> [Source extract]:
Sakai uses the supporting features of a servlet container, such as Tomcat, to maintain state in cookies. A cookie stores a session ID, and when the server sees the session ID, it can look up the request's server-side state. Server-side state contains information such as whether the user is logged in or what he or she has ordered. The web browser deletes the local representation of the cookie each time the browser closes.

A cookie that is deleted when a web browser closes is known as a session cookie.

The server response starts with the protocol followed by a status number. HTTP/1.1 200 OK tells the web browser that the server is using HTTP version 1.1 and it was able to return the requested web page successfully. 2xx status codes imply success. 3xx status codes imply some form of redirection and tell the web browser where to try to pick up the requested resource. 4xx status codes are for client errors, such as malformed requests or lack of permission to obtain the resource. 4xx states are fertile grounds for security managers to look in log files for attempted hacking. 5xx status codes mostly have to do with a failure of the server itself and are mostly of interest to system administrators and programmers during the debugging cycle. In most cases, 5xx status numbers are about either high server load or a broken piece of code. Sakai is changing rapidly and even with the most vigorous testing, there are bound to be the occasional hiccups. You will find accurate details of the full range of status codes at: http://www.w3.org/Protocols/rfc2616/rfc2616-sec10.html.

Another important part of the response is the Content-Type, which tells the web browser which type of material the response is returning so the browser knows how to handle it. For example, the web browser may want to run a plug-in for video types and display text natively. The Content-Length in characters is normally also given. After the header information is finished, there is a newline followed by the content.

Web browsers interpret any redirects that are returned by sending extra requests. Web browsers also interpret any HTML pages and make multiple requests for resources such as JavaScript files and images. Modern browsers do not wait until the server returns all the requests, but render the HTML page live as the server returns the parts.

The GET verb is not very efficient for posting a large amount of data, as the URL has a length limit of around 2000 characters. Further, the end user can see the form data, and the browser may encode entities such as spaces to make the URL unreadable. There is also a security aspect: if you are typing in passwords in forms using GET, others may see your password or other details. This is not a good idea, especially at Internet Cafés where the next user who logs on can see the password in the browsing history. The POST verb is a better choice. Let us take as an example the Sakai demonstration login page http://localhost:8080/portal/login. The login page itself contains a form tag that points with the POST method to the relogin page.

<form method="post" action="http://localhost:8080/portal/relogin" 
enctype="application/x-www-form-urlencoded">

Notice the HTML tag also defines the content type. Key features of the Post request compared to the GET are: the form values are stored as content after the header values, there is a newline between the end of the header and the data, and the request mentions data and the amount of data by the use of the Content-Length header value.

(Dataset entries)
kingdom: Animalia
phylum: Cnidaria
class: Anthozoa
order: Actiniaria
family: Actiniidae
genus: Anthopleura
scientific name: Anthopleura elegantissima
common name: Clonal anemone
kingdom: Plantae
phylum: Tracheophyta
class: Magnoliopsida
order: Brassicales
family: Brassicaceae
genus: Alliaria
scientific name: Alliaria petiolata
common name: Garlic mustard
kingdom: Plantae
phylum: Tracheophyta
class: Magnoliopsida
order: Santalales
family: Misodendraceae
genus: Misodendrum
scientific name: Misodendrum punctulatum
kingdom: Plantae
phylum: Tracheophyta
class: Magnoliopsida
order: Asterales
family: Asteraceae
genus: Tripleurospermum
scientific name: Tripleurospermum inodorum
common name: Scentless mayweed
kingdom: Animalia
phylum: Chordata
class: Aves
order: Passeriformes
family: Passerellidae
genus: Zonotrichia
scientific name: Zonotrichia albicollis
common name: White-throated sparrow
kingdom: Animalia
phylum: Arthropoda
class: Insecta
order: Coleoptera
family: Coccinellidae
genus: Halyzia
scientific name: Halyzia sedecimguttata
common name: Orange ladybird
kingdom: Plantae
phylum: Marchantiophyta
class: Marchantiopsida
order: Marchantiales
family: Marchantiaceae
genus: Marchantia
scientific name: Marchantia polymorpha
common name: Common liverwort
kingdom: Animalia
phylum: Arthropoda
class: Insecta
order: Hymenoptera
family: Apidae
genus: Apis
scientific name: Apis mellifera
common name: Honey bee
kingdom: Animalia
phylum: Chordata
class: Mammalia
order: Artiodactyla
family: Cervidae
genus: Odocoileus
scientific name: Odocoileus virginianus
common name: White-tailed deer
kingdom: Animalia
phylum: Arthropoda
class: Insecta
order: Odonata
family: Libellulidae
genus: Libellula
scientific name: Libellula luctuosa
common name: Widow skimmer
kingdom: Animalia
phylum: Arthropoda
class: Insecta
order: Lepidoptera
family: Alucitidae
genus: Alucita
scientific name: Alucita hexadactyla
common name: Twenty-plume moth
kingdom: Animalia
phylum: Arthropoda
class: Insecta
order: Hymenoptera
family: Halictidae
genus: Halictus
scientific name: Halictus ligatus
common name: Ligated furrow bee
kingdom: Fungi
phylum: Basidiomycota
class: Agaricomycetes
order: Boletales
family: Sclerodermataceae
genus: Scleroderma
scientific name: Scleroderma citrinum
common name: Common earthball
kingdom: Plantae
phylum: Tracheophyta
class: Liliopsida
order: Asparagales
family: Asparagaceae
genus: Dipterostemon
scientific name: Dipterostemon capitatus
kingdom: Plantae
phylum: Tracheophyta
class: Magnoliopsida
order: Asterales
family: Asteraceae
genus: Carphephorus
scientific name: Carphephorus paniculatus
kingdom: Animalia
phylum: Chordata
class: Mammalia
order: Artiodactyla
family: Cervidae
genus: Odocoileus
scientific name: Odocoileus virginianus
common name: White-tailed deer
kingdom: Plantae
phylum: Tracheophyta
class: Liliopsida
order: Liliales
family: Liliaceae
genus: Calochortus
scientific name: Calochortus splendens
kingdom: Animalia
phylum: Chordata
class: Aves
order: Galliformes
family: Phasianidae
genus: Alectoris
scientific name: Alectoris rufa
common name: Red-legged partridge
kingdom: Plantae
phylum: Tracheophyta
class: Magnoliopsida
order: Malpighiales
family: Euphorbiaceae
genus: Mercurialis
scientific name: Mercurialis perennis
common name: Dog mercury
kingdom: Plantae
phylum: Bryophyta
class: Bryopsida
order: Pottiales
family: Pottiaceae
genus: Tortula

> [Aim of the task]: From the passage above on Sakai and HTTP, extract the wording between "Sakai uses the" and "a session cookie.", inclusive.

> [Exercise solution]:
Sakai uses the supporting features of a servlet container, such as Tomcat, to maintain state in cookies. A cookie stores a session ID, and when the server sees the session ID, it can look up the request's server-side state. Server-side state contains information such as whether the user is logged in or what he or she has ordered. The web browser deletes the local representation of the cookie each time the browser closes.

A cookie that is deleted when a web browser closes is known as a session cookie.